The objective is not to measure flash power. The objective is to come up with a lighting scheme, flashes and modifiers that will give great results in a home studio, at lowest reasonable cost.
Archibald wrote:
Late to the thread, but I see that some are saying flash is easy, and others say it is hard. Well, I think it is very hard for most beginners. There are countless aspects to it that baffle folks including me. Here are some questions for those who find flash easy.
- For general portrait photography indoors, what should my first light modifier be for my keylight? Umbrella, softbox, something else?
- I have acquired a Godox AD200 and Godox trigger. Can I use my old Canon and Metz flashes with the Godox? And if so, how?
- How does the effective guide number vary with size of the modifier (for the same flash)?

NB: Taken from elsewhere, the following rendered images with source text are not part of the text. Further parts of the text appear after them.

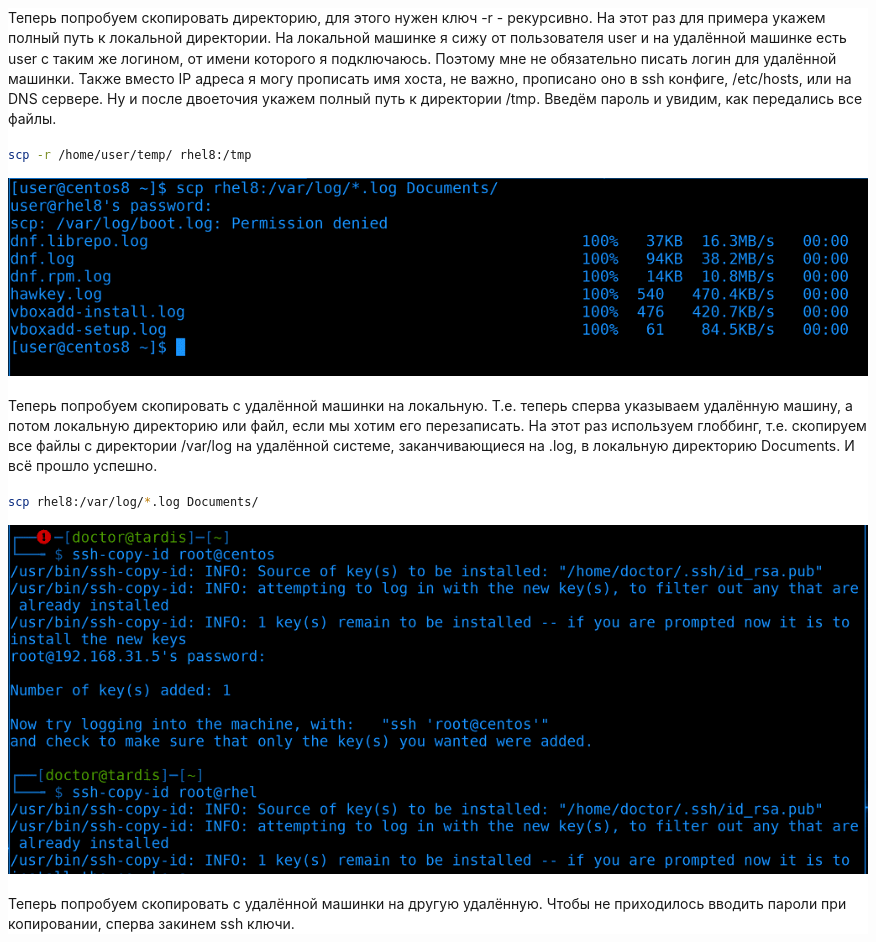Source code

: Теперь попробуем скопировать директорию, для этого нужен ключ -r - рекурсивно. На этот раз для примера укажем полный путь к локальной директории. На локальной машинке я сижу от пользователя user и на удалённой машинке есть user с таким же логином, от имени которого я подключаюсь. Поэтому мне не обязательно писать логин для удалённой машинки. Также вместо IP адреса я могу прописать имя хоста, не важно, прописано оно в ssh конфиге, /etc/hosts, или на DNS сервере. Ну и после двоеточия укажем полный путь к директории /tmp. Введём пароль и увидим, как передались все файлы.

```bash
scp -r /home/user/temp/ rhel8:/tmp
```

![](images/scp3.png)

Теперь попробуем скопировать с удалённой машинки на локальную. Т.е. теперь сперва указываем удалённую машину, а потом локальную директорию или файл, если мы хотим его перезаписать. На этот раз используем глоббинг, т.е. скопируем все файлы с директории /var/log на удалённой системе, заканчивающиеся на .log, в локальную директорию Documents. И всё прошло успешно.

```bash
scp rhel8:/var/log/*.log Documents/
```

![](images/copyid.png)

Теперь попробуем скопировать с удалённой машинки на другую удалённую. Чтобы не приходилось вводить пароли при копировании, сперва закинем ssh ключи.  
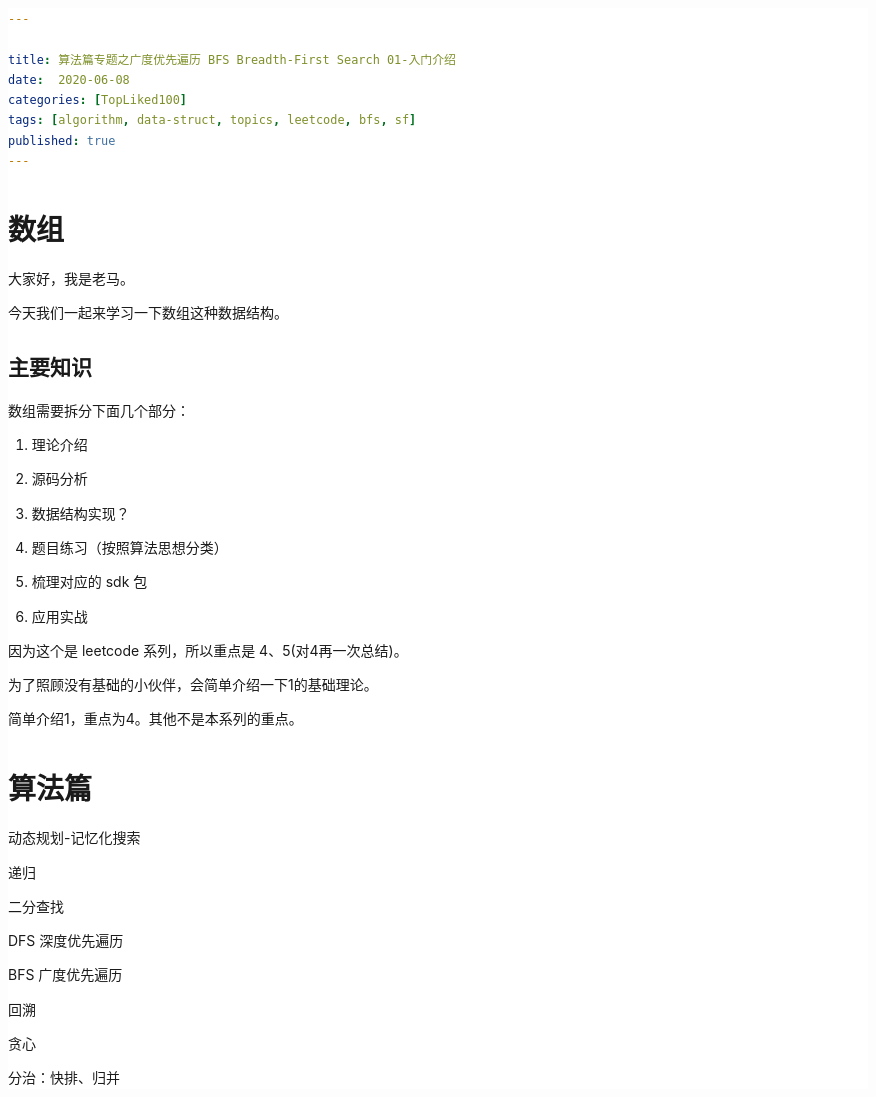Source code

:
 ```yaml
---

title: 算法篇专题之广度优先遍历 BFS Breadth-First Search 01-入门介绍
date:  2020-06-08
categories: [TopLiked100]
tags: [algorithm, data-struct, topics, leetcode, bfs, sf]
published: true
---
```



# 数组

大家好，我是老马。

今天我们一起来学习一下数组这种数据结构。

## 主要知识

数组需要拆分下面几个部分：

1. 理论介绍

2. 源码分析

3. 数据结构实现？

4. 题目练习（按照算法思想分类）

5. 梳理对应的 sdk 包

6. 应用实战

因为这个是 leetcode 系列，所以重点是 4、5(对4再一次总结)。

为了照顾没有基础的小伙伴，会简单介绍一下1的基础理论。

简单介绍1，重点为4。其他不是本系列的重点。

# 算法篇

动态规划-记忆化搜索

递归

二分查找

DFS 深度优先遍历

BFS 广度优先遍历

回溯

贪心

分治：快排、归并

- Does anybody use pulleys or a servo rig for aiming a hair light mounted on a ceiling?
- Am I going to have problems with pre-flash? ...Show more →
Regards your questions:
- shoot-through umbrella.
- Yes, but you won't like it. Fully manual, set at the flash not on the godox trigger/controller, and you would be buying a godox receiver to trigger them, if that would even work. Best to discard / sell.
- it goes down with the size of the modifier. Mostly. I would not think about GN with modifiers, it's best used with bare flash on-camera.
- someone does. Just no-one I know or have read about. With a useable modelling light (at least 100w equivalent) aiming is straighforward. It is a royal pain without a modelling light.
- not with studio strobes / work. You'll be in Manual mode, no pre-flashes. So your flashmeter (if you use one) will work.